- [Text for analysis]:
┌──

But it does shut out Joe Average. And maybe his kids.

What doesn't end is the hard feelings that have and will develop between city sportsmen and small towns and rural areas. Keeping the doors open at small town businesses is pretty important to locals who live there, even if it's not to those who live in larger communities.

I have often written in the past, that we would be wise to focus on real issues and the biggest I see in either Dakota...or anywhere in the prairie pothole region (concerning hunting)...is preserving what wetlands remain and keeping grass on the prairie. See my story in July's Dakota Country for more on the latter.

There's another huge issue looming. The Bush Administration is seeking to consolidate the realty divisions of the various Interior agencies into a central location. That spells real problems in enacting wetland and grassland easements as well as purchases in fee title...and that means an end to buying public hunting areas.

As duck hunting is relegated to fewer places, over-protected for and by a few, and done by fewer people, you will find less political support to maintain hunting.

You should all have had the opportunity to interview Secy. of Interior, Gale Norton, as I did last week. Then you'd have an inkling of the real problems that face our resources.

The best advice I can offer anyone who hunts...or fishes...is to focus on big pictures, not small snapshots.

Tony Dean


----------



## tsodak (Sep 7, 2002)

Tony, I know what you are trying to say about focusing on the bigger issues. I agree.

But I really have to disagree with you on the effects caps have on SD hunters. You do not hear SD hunters complaining about the wealthy guys having the only access in the NE, I can promise you that. I have lived there for 30 of my 31 years. I wrote many emails supporting the 500 3 day liscences they allowed for the NE. But since coming to ND, it is obvious to me that completely unrestricted numbers can be a problem as well. I have watched shows you have filmed with family of mine, Dennis Fagerland of Langford, and with unrestricted numbers, those areas would soon be just as leased for waterfowl os Chamberlain is for pheasants. They just are not leased like that now Tony, and that is obvious. Pierre is the only area of SD that has waterfowl leasing anything approximating what is happening in ND. Roslyn and Waubay are way behind.

What people are seeing from your article is the effect of commercialization. Not referencing caps, quotas, or bird tags at all. Commercialization. If someone can show people how to stop commercialization without caps, I think people would embrace that liek the second coming. But in reality, it will be the least costly in a number of ways to put the brakes on this thing before we have the situation with pheasants in my former state of residence. Or Texas. The only other alternative I can see is a referal action to ban all outfitters, or any form of payment for access for hunting purposes. And those are not without there problems either.

└──

- [Record set]:
┌──

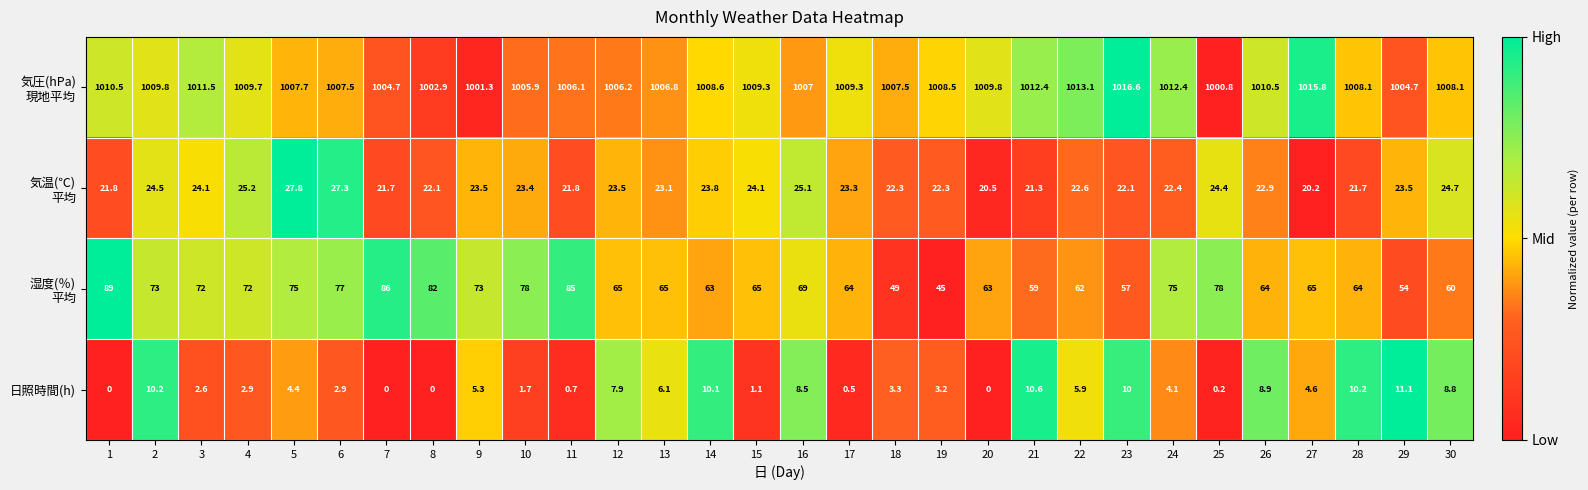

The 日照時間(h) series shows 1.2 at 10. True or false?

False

└──
┌──

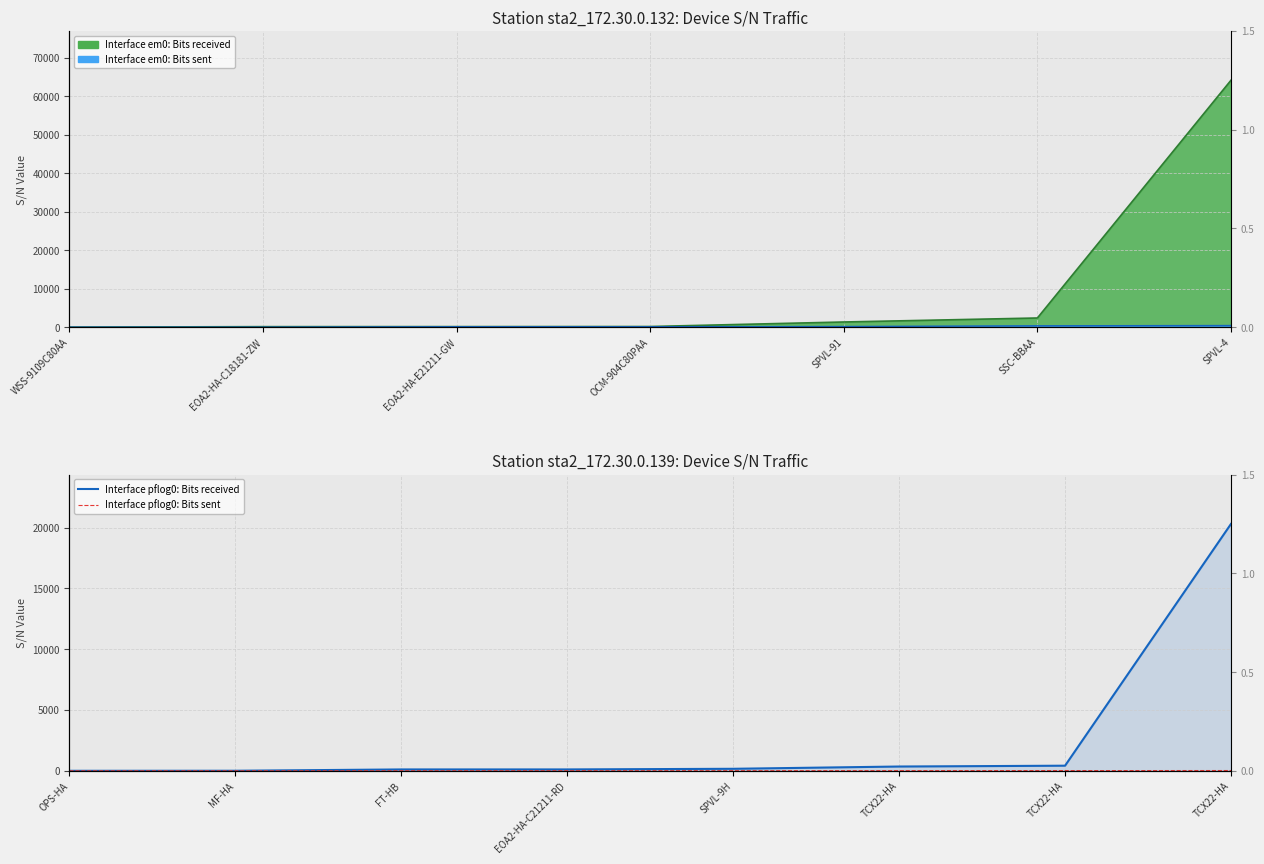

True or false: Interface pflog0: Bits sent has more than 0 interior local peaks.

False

└──

- [Task to complete]:
Retype the hunting forum thread word for word from "You should all" to "(Sep 7, 2002)".

- [Expected output]:
You should all have had the opportunity to interview Secy. of Interior, Gale Norton, as I did last week. Then you'd have an inkling of the real problems that face our resources.

The best advice I can offer anyone who hunts...or fishes...is to focus on big pictures, not small snapshots.

Tony Dean


----------



## tsodak (Sep 7, 2002)